(Beginning of Record extracts)
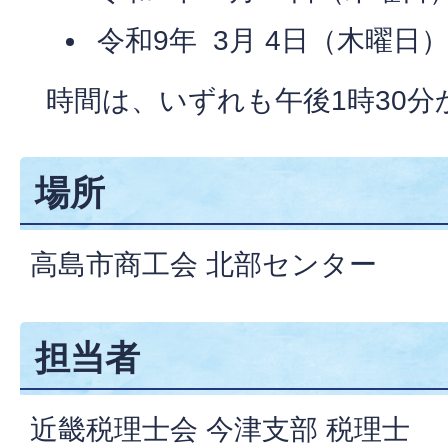
令和9年 3月 4日（木曜日
時間は、いずれも午後1時30分
場所
高島市商工会 北部センター
担当者
近畿税理士会 今津支部 税理士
(End of Record extracts)
What this task involves - Nothing but the lines from the one with "時間は、いずれも午後1時30分" through the final line of the records above should appear, each copied exactly.

Exercise output -
時間は、いずれも午後1時30分
場所
高島市商工会 北部センター
担当者
近畿税理士会 今津支部 税理士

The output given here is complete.